- **What needs to be done**
Within the records below, find each line that holds the string "Tracker", then copy it.

- **Material supplied**

BEGIN

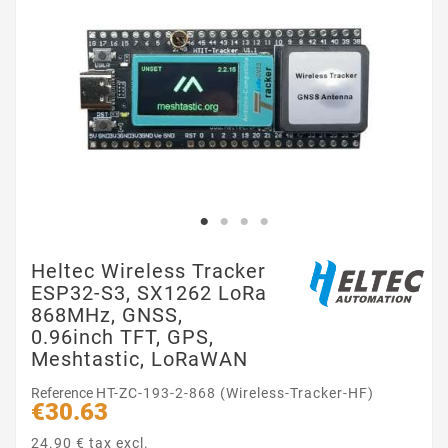
Heltec Wireless Tracker
ESP32-S3, SX1262 LoRa
868MHz, GNSS,
0.96inch TFT, GPS,
Meshtastic, LoRaWAN
Reference
HT-ZC-193-2-868 (Wireless-Tracker-HF)
€30.63
24.90 € tax excl.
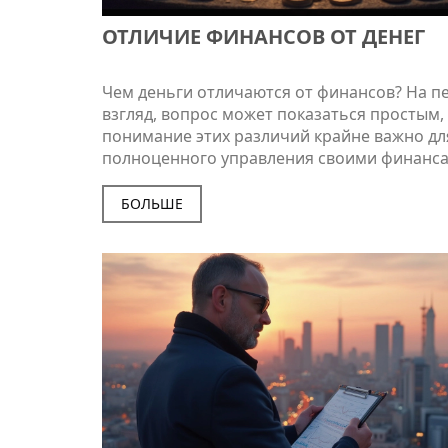
ОТЛИЧИЕ ФИНАНСОВ ОТ ДЕНЕГ
Чем деньги отличаются от финансов? На п
взгляд, вопрос может показаться простым,
понимание этих различий крайне важно дл
полноценного управления своими финанса
этой статье разберёмся, как деньги лежат 
финансовых процессов и какую роль они и
БОЛЬШЕ
вашей личной финансовой стратегии. Мы 
предложим несколько советов, которые по
вам лучше управлять как деньгами, так и
финансами на повседневном уровне.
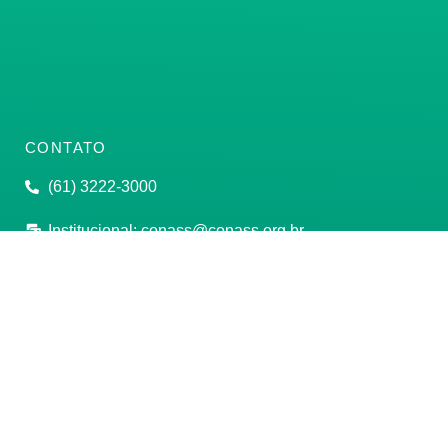
CONTATO
(61) 3222-3000
Institucional:
conass@conass.org.br
Setor Comercial Sul, Quadra 9, Torre C, Sala 1105,
Edifício Parque Cidade Corporate Brasília/DF CEP:
70308-200
Razão Social: Conselho Nacional de Secretários de
Saúde
CNPJ: 00.718.205/0001-07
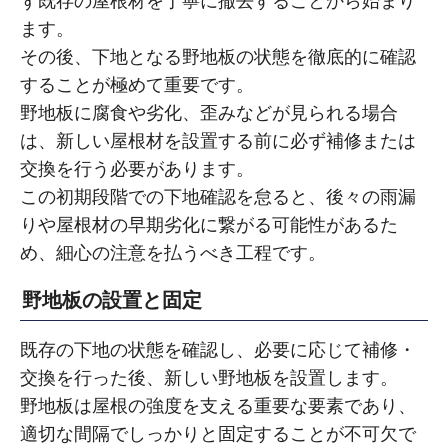
ず既存の屋根材を丁寧に撤去することから始まり
ます。
その後、下地となる野地板の状態を徹底的に確認
することが極めて重要です。
野地板に腐食や劣化、歪みなどが見られる場合
は、新しい屋根材を設置する前に必ず補修または
交換を行う必要があります。
この初期段階での下地確認を怠ると、後々の雨漏
りや屋根材の早期劣化に繋がる可能性があるた
め、細心の注意を払うべき工程です。
野地板の設置と固定
既存の下地の状態を確認し、必要に応じて補修・
交換を行った後、新しい野地板を設置します。
野地板は屋根の強度を支える重要な要素であり、
適切な間隔でしっかりと固定することが不可欠で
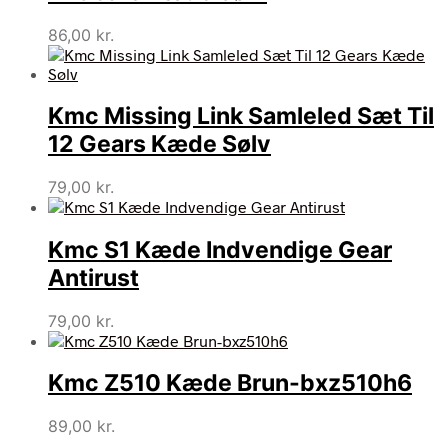
86,00
kr.
Kmc Missing Link Samleled Sæt Til
12 Gears Kæde Sølv
79,00
kr.
Kmc S1 Kæde Indvendige Gear
Antirust
79,00
kr.
Kmc Z510 Kæde Brun-bxz510h6
89,00
kr.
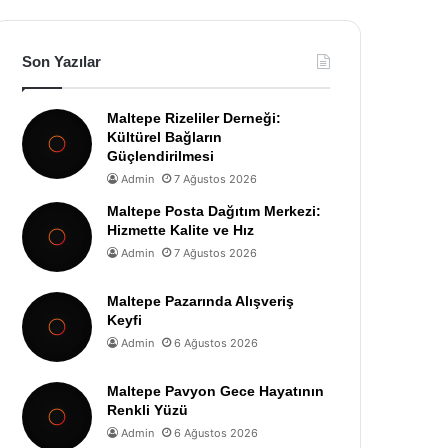
Son Yazılar
Maltepe Rizeliler Derneği:
Kültürel Bağların
Güçlendirilmesi
Admin
7 Ağustos 2026
Maltepe Posta Dağıtım Merkezi:
Hizmette Kalite ve Hız
Admin
7 Ağustos 2026
Maltepe Pazarında Alışveriş
Keyfi
Admin
6 Ağustos 2026
Maltepe Pavyon Gece Hayatının
Renkli Yüzü
Admin
6 Ağustos 2026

END

- **Response below**
Heltec Wireless Tracker
HT-ZC-193-2-868 (Wireless-Tracker-HF)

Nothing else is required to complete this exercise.